I’m not asking people to force themselves to hang out with students in special education all the time. Rather, people could get to know them, like the classmates who you talk to in class. It doesn’t hurt to be friendly and see the person behind the differences.
Natalie has brought my family closer together
Last year, my family and I were invited to go to a hot spring in Palm Springs with a church group. The group was made up of people with disabilities who were mostly adults. One woman, who was in her 40s, was so sweet when she played with Natalie and told us to eat snacks she bought just for us. The adults with disabilities only talked of good things happening in their lives: how families were solving problems, how God was helping them and who they needed to pray for.
I noticed that my sister was like them. She smiles no matter what and laughs without care. Everything troublesome goes away when I’m with her.

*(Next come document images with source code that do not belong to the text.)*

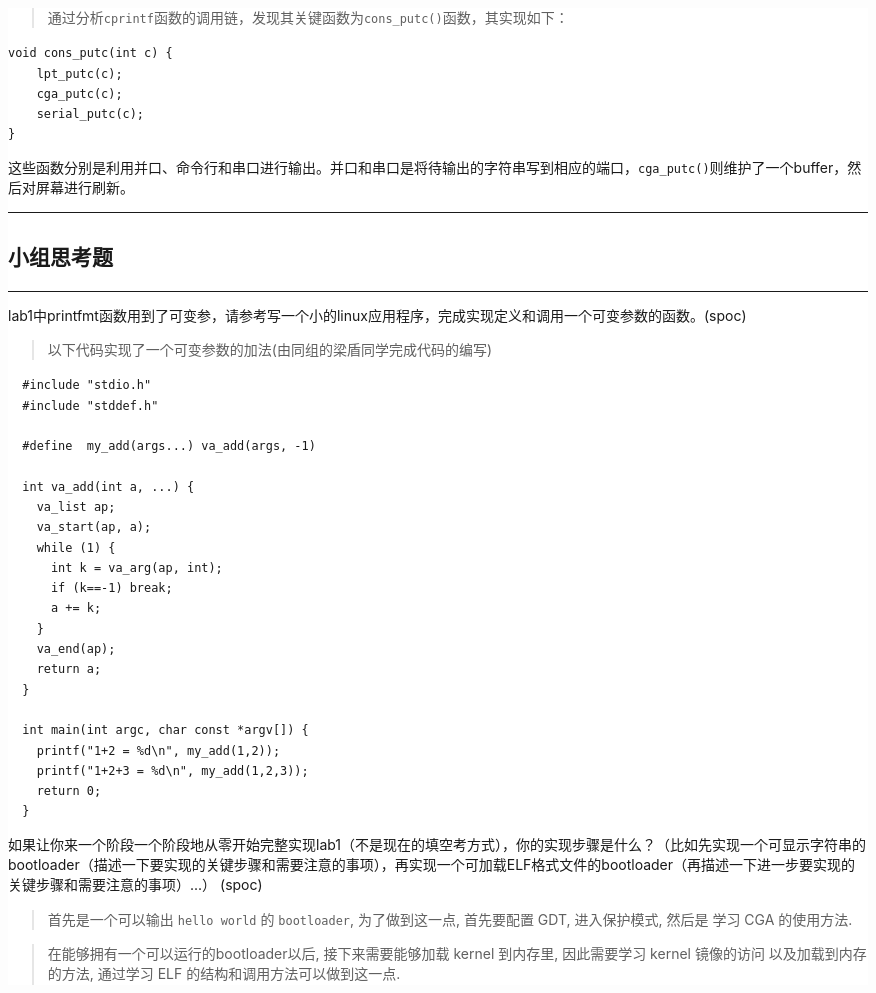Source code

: >  通过分析`cprintf`函数的调用链，发现其关键函数为`cons_putc()`函数，其实现如下：
```
void cons_putc(int c) {
    lpt_putc(c);
    cga_putc(c);
    serial_putc(c);
}
```
  这些函数分别是利用并口、命令行和串口进行输出。并口和串口是将待输出的字符串写到相应的端口，`cga_putc()`则维护了一个buffer，然后对屏幕进行刷新。

---

## 小组思考题

---

lab1中printfmt函数用到了可变参，请参考写一个小的linux应用程序，完成实现定义和调用一个可变参数的函数。(spoc)
> 以下代码实现了一个可变参数的加法(由同组的梁盾同学完成代码的编写)

```
  #include "stdio.h"
  #include "stddef.h"

  #define  my_add(args...) va_add(args, -1)

  int va_add(int a, ...) {
    va_list ap;
    va_start(ap, a);
    while (1) {
      int k = va_arg(ap, int);
      if (k==-1) break;
      a += k;
    }
    va_end(ap);
    return a;
  }

  int main(int argc, char const *argv[]) {
    printf("1+2 = %d\n", my_add(1,2));
    printf("1+2+3 = %d\n", my_add(1,2,3));
    return 0;
  }
```



如果让你来一个阶段一个阶段地从零开始完整实现lab1（不是现在的填空考方式），你的实现步骤是什么？（比如先实现一个可显示字符串的bootloader（描述一下要实现的关键步骤和需要注意的事项），再实现一个可加载ELF格式文件的bootloader（再描述一下进一步要实现的关键步骤和需要注意的事项）...） (spoc)

> 首先是一个可以输出 `hello world` 的 `bootloader`, 为了做到这一点, 首先要配置 GDT, 进入保护模式, 然后是
学习 CGA 的使用方法.

> 在能够拥有一个可以运行的bootloader以后, 接下来需要能够加载 kernel 到内存里, 因此需要学习 kernel 镜像的访问
以及加载到内存的方法, 通过学习 ELF 的结构和调用方法可以做到这一点.
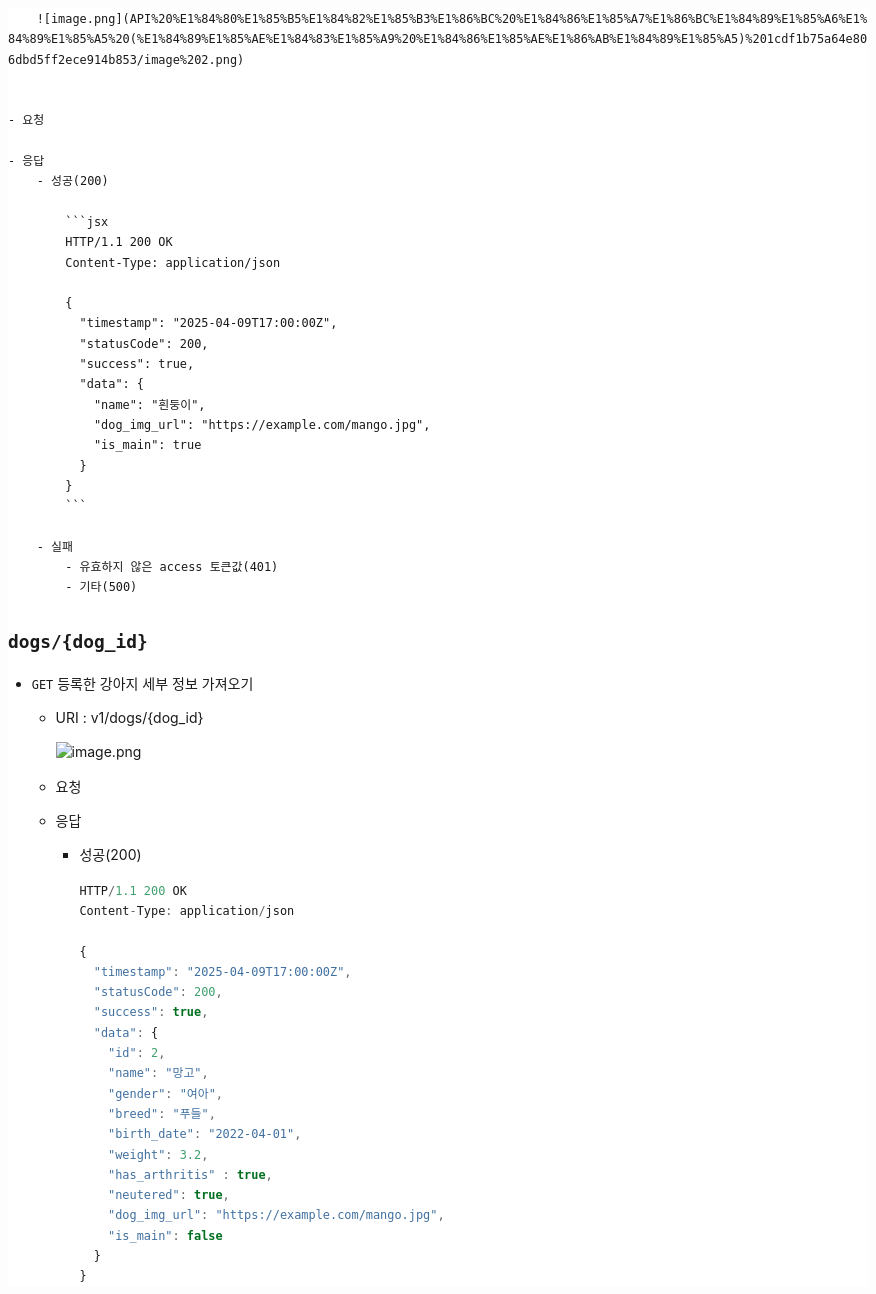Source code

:         ![image.png](API%20%E1%84%80%E1%85%B5%E1%84%82%E1%85%B3%E1%86%BC%20%E1%84%86%E1%85%A7%E1%86%BC%E1%84%89%E1%85%A6%E1%84%89%E1%85%A5%20(%E1%84%89%E1%85%AE%E1%84%83%E1%85%A9%20%E1%84%86%E1%85%AE%E1%86%AB%E1%84%89%E1%85%A5)%201cdf1b75a64e806dbd5ff2ece914b853/image%202.png)
        
    
    - 요청
    
    - 응답
        - 성공(200)
            
            ```jsx
            HTTP/1.1 200 OK
            Content-Type: application/json
            
            {
              "timestamp": "2025-04-09T17:00:00Z",
              "statusCode": 200,
              "success": true,
              "data": {
                "name": "흰둥이",
                "dog_img_url": "https://example.com/mango.jpg",
                "is_main": true
              }
            }
            ```
            
        - 실패
            - 유효하지 않은 access 토큰값(401)
            - 기타(500)

## `dogs/{dog_id}`

- `GET` 등록한 강아지 세부 정보 가져오기
    - URI : v1/dogs/{dog_id}
        
        ![image.png](API%20%E1%84%80%E1%85%B5%E1%84%82%E1%85%B3%E1%86%BC%20%E1%84%86%E1%85%A7%E1%86%BC%E1%84%89%E1%85%A6%E1%84%89%E1%85%A5%20(%E1%84%89%E1%85%AE%E1%84%83%E1%85%A9%20%E1%84%86%E1%85%AE%E1%86%AB%E1%84%89%E1%85%A5)%201cdf1b75a64e806dbd5ff2ece914b853/image%203.png)
        
    
    - 요청
    
    - 응답
        - 성공(200)
            
            ```jsx
            HTTP/1.1 200 OK
            Content-Type: application/json
            
            {
              "timestamp": "2025-04-09T17:00:00Z",
              "statusCode": 200,
              "success": true,
              "data": {
                "id": 2,
                "name": "망고",
                "gender": "여아",
                "breed": "푸들",
                "birth_date": "2022-04-01",
                "weight": 3.2,
                "has_arthritis" : true,
                "neutered": true,
                "dog_img_url": "https://example.com/mango.jpg",
                "is_main": false
              }
            }
            ```
            
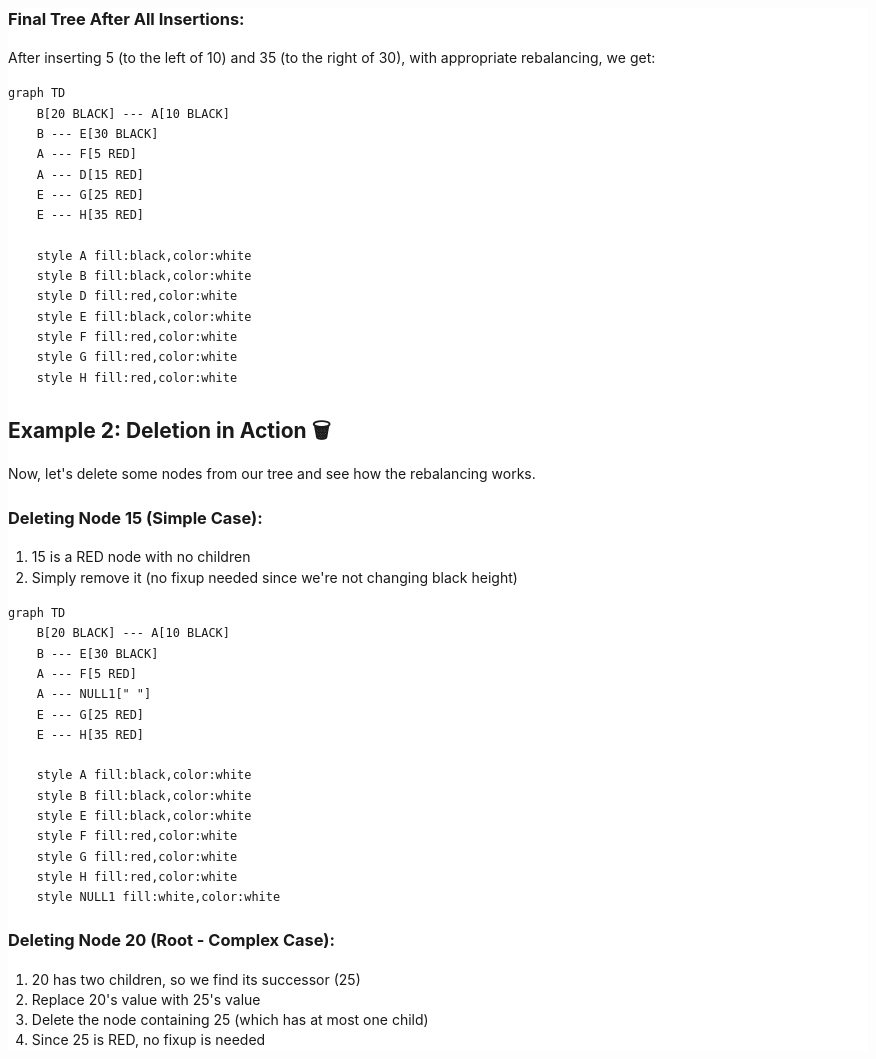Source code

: ### Final Tree After All Insertions:
After inserting 5 (to the left of 10) and 35 (to the right of 30), with appropriate rebalancing, we get:

```mermaid
graph TD
    B[20 BLACK] --- A[10 BLACK]
    B --- E[30 BLACK]
    A --- F[5 RED]
    A --- D[15 RED]
    E --- G[25 RED]
    E --- H[35 RED]
    
    style A fill:black,color:white
    style B fill:black,color:white
    style D fill:red,color:white
    style E fill:black,color:white
    style F fill:red,color:white
    style G fill:red,color:white
    style H fill:red,color:white
```

## Example 2: Deletion in Action 🗑️

Now, let's delete some nodes from our tree and see how the rebalancing works.

### Deleting Node 15 (Simple Case):
1. 15 is a RED node with no children
2. Simply remove it (no fixup needed since we're not changing black height)

```mermaid
graph TD
    B[20 BLACK] --- A[10 BLACK]
    B --- E[30 BLACK]
    A --- F[5 RED]
    A --- NULL1[" "]
    E --- G[25 RED]
    E --- H[35 RED]
    
    style A fill:black,color:white
    style B fill:black,color:white
    style E fill:black,color:white
    style F fill:red,color:white
    style G fill:red,color:white
    style H fill:red,color:white
    style NULL1 fill:white,color:white
```

### Deleting Node 20 (Root - Complex Case):
1. 20 has two children, so we find its successor (25)
2. Replace 20's value with 25's value
3. Delete the node containing 25 (which has at most one child)
4. Since 25 is RED, no fixup is needed
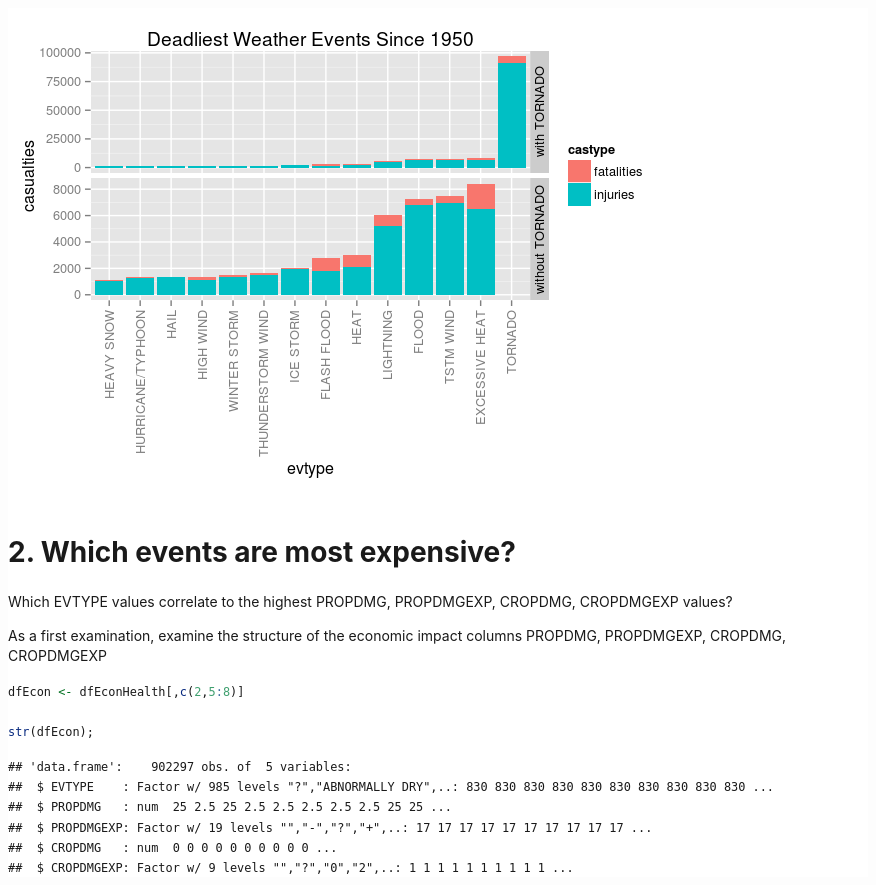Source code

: ![](tmp_files/figure-html/plotCasDf-1.png) 












# 2. Which events are most expensive? ##################
Which EVTYPE values correlate to the highest PROPDMG, PROPDMGEXP, CROPDMG, CROPDMGEXP values?

As a first examination, examine the structure of the economic impact columns PROPDMG, PROPDMGEXP, CROPDMG, CROPDMGEXP

```r
dfEcon <- dfEconHealth[,c(2,5:8)]

str(dfEcon);
```

```
## 'data.frame':	902297 obs. of  5 variables:
##  $ EVTYPE    : Factor w/ 985 levels "?","ABNORMALLY DRY",..: 830 830 830 830 830 830 830 830 830 830 ...
##  $ PROPDMG   : num  25 2.5 25 2.5 2.5 2.5 2.5 2.5 25 25 ...
##  $ PROPDMGEXP: Factor w/ 19 levels "","-","?","+",..: 17 17 17 17 17 17 17 17 17 17 ...
##  $ CROPDMG   : num  0 0 0 0 0 0 0 0 0 0 ...
##  $ CROPDMGEXP: Factor w/ 9 levels "","?","0","2",..: 1 1 1 1 1 1 1 1 1 1 ...
```
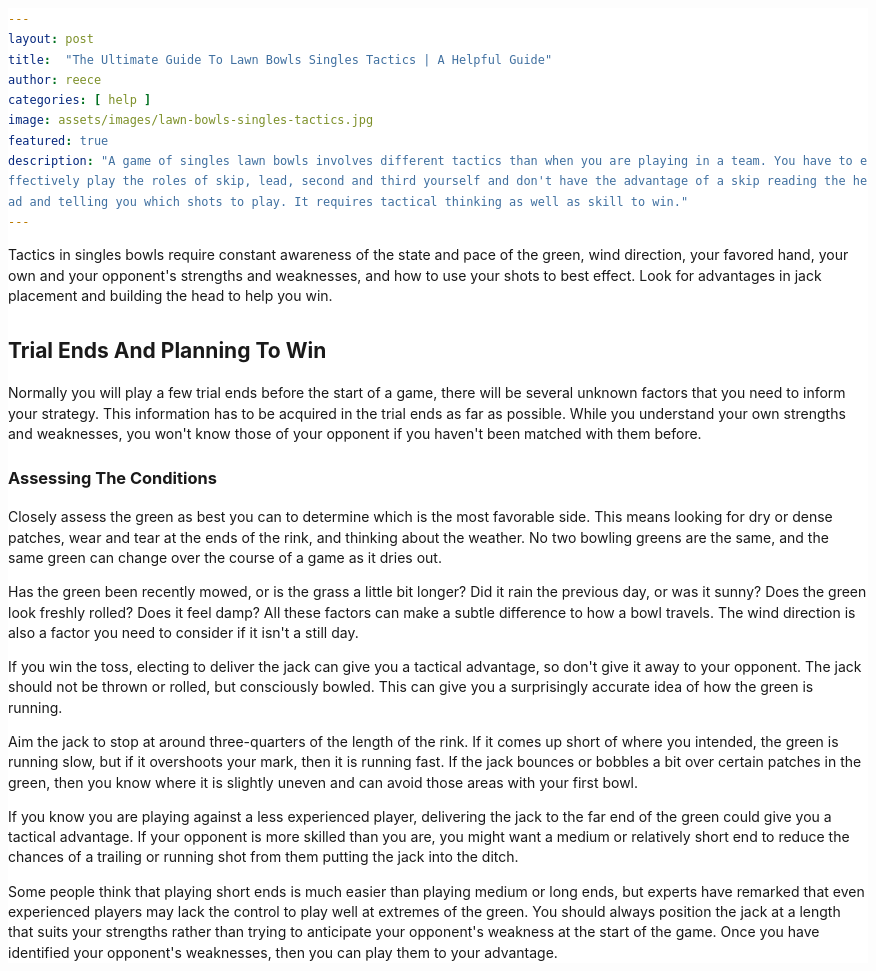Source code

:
 ```yaml
---
layout: post
title:  "The Ultimate Guide To Lawn Bowls Singles Tactics | A Helpful Guide"
author: reece
categories: [ help ]
image: assets/images/lawn-bowls-singles-tactics.jpg
featured: true
description: "A game of singles lawn bowls involves different tactics than when you are playing in a team. You have to effectively play the roles of skip, lead, second and third yourself and don't have the advantage of a skip reading the head and telling you which shots to play. It requires tactical thinking as well as skill to win."
---
```



Tactics in singles bowls require constant awareness of the state and pace of the green, wind direction, your favored hand, your own and your opponent's strengths and weaknesses, and how to use your shots to best effect. Look for advantages in jack placement and building the head to help you win.

## Trial Ends And Planning To Win

Normally you will play a few trial ends before the start of a game, there will be several unknown factors that you need to inform your strategy. This information has to be acquired in the trial ends as far as possible. While you understand your own strengths and weaknesses, you won't know those of your opponent if you haven't been matched with them before.

### Assessing The Conditions

Closely assess the green as best you can to determine which is the most favorable side. This means looking for dry or dense patches, wear and tear at the ends of the rink, and thinking about the weather. No two bowling greens are the same, and the same green can change over the course of a game as it dries out. 

Has the green been recently mowed, or is the grass a little bit longer? Did it rain the previous day, or was it sunny? Does the green look freshly rolled? Does it feel damp? All these factors can make a subtle difference to how a bowl travels. The wind direction is also a factor you need to consider if it isn't a still day.

If you win the toss, electing to deliver the jack can give you a tactical advantage, so don't give it away to your opponent. The jack should not be thrown or rolled, but consciously bowled. This can give you a surprisingly accurate idea of how the green is running.

Aim the jack to stop at around three-quarters of the length of the rink. If it comes up short of where you intended, the green is running slow, but if it overshoots your mark, then it is running fast. If the jack bounces or bobbles a bit over certain patches in the green, then you know where it is slightly uneven and can avoid those areas with your first bowl.

If you know you are playing against a less experienced player, delivering the jack to the far end of the green could give you a tactical advantage. If your opponent is more skilled than you are, you might want a medium or relatively short end to reduce the chances of a trailing or running shot from them putting the jack into the ditch. 

Some people think that playing short ends is much easier than playing medium or long ends, but experts have remarked that even experienced players may lack the control to play well at extremes of the green. You should always position the jack at a length that suits your strengths rather than trying to anticipate your opponent's weakness at the start of the game. Once you have identified your opponent's weaknesses, then you can play them to your advantage.
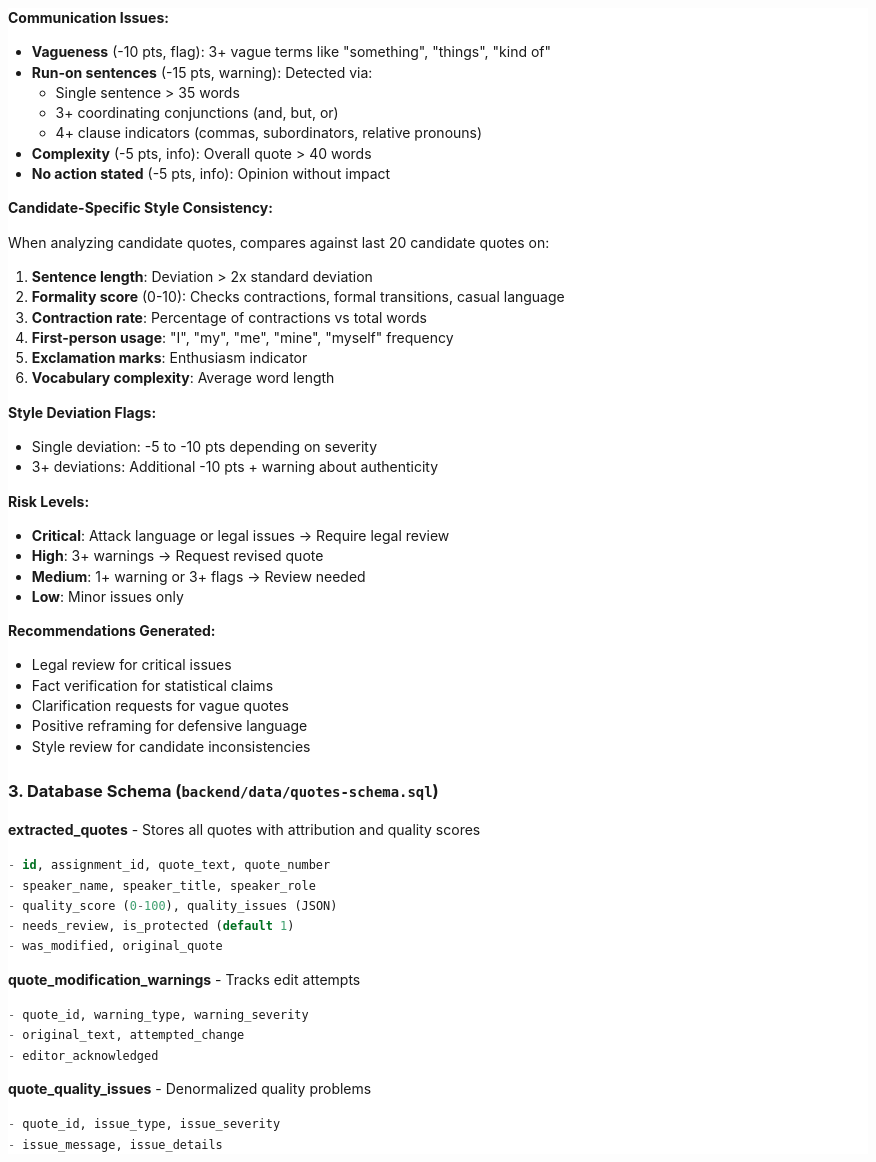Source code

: **Communication Issues:**
- **Vagueness** (-10 pts, flag): 3+ vague terms like "something", "things", "kind of"
- **Run-on sentences** (-15 pts, warning): Detected via:
  - Single sentence > 35 words
  - 3+ coordinating conjunctions (and, but, or)
  - 4+ clause indicators (commas, subordinators, relative pronouns)
- **Complexity** (-5 pts, info): Overall quote > 40 words
- **No action stated** (-5 pts, info): Opinion without impact

**Candidate-Specific Style Consistency:**

When analyzing candidate quotes, compares against last 20 candidate quotes on:

1. **Sentence length**: Deviation > 2x standard deviation
2. **Formality score** (0-10): Checks contractions, formal transitions, casual language
3. **Contraction rate**: Percentage of contractions vs total words
4. **First-person usage**: "I", "my", "me", "mine", "myself" frequency
5. **Exclamation marks**: Enthusiasm indicator
6. **Vocabulary complexity**: Average word length

**Style Deviation Flags:**
- Single deviation: -5 to -10 pts depending on severity
- 3+ deviations: Additional -10 pts + warning about authenticity

**Risk Levels:**
- **Critical**: Attack language or legal issues → Require legal review
- **High**: 3+ warnings → Request revised quote
- **Medium**: 1+ warning or 3+ flags → Review needed
- **Low**: Minor issues only

**Recommendations Generated:**
- Legal review for critical issues
- Fact verification for statistical claims
- Clarification requests for vague quotes
- Positive reframing for defensive language
- Style review for candidate inconsistencies

### 3. Database Schema (`backend/data/quotes-schema.sql`)

**extracted_quotes** - Stores all quotes with attribution and quality scores
```sql
- id, assignment_id, quote_text, quote_number
- speaker_name, speaker_title, speaker_role
- quality_score (0-100), quality_issues (JSON)
- needs_review, is_protected (default 1)
- was_modified, original_quote
```

**quote_modification_warnings** - Tracks edit attempts
```sql
- quote_id, warning_type, warning_severity
- original_text, attempted_change
- editor_acknowledged
```

**quote_quality_issues** - Denormalized quality problems
```sql
- quote_id, issue_type, issue_severity
- issue_message, issue_details
```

Since Natalie came along I feel like my family has become more vibrant. The year she was born, we went to Disneyland for the first time. Before if the whole family fought, we would go our separate ways. Now, Natalie’s the peacekeeper, who will always laugh and entertain us. Because when we make Natalie smile, I think it makes us all happy. We also go to the park to play more often. One time my mom and dad started racing laps. They came back huffing and puffing while Natalie and I were on the swings.
“You know, if it wasn’t for Natalie,” my mom started saying, “we wouldn’t be here. Look at us, we’re over 40 and we’re playing in a park like we’re still in our 20s.”
At first I didn’t notice the changes Natalie had made in my life. But I’m really glad God used her to change me. I don’t know if that’s conceited, thinking someone was born for your sake, but I think she was.
“I feel like I don’t know you,” my mom says now. She says she misses the immature, little tantrum-thrower I used to be. Sometimes I wonder if that’s because of Natalie. When we talk about old times, my mom teases me. I’ve grown more independent since Natalie’s birth, not idolizing my mom anymore. I guess she misses how I used to adore and depend on her so much.
Everything my sister is, like being feisty, overshadows her disability. At first it hit me hard, thinking that she was going to have a miserable life. But after spending every day with her for the past five years, I realize that she’s not my disabled sister, she’s just my sister.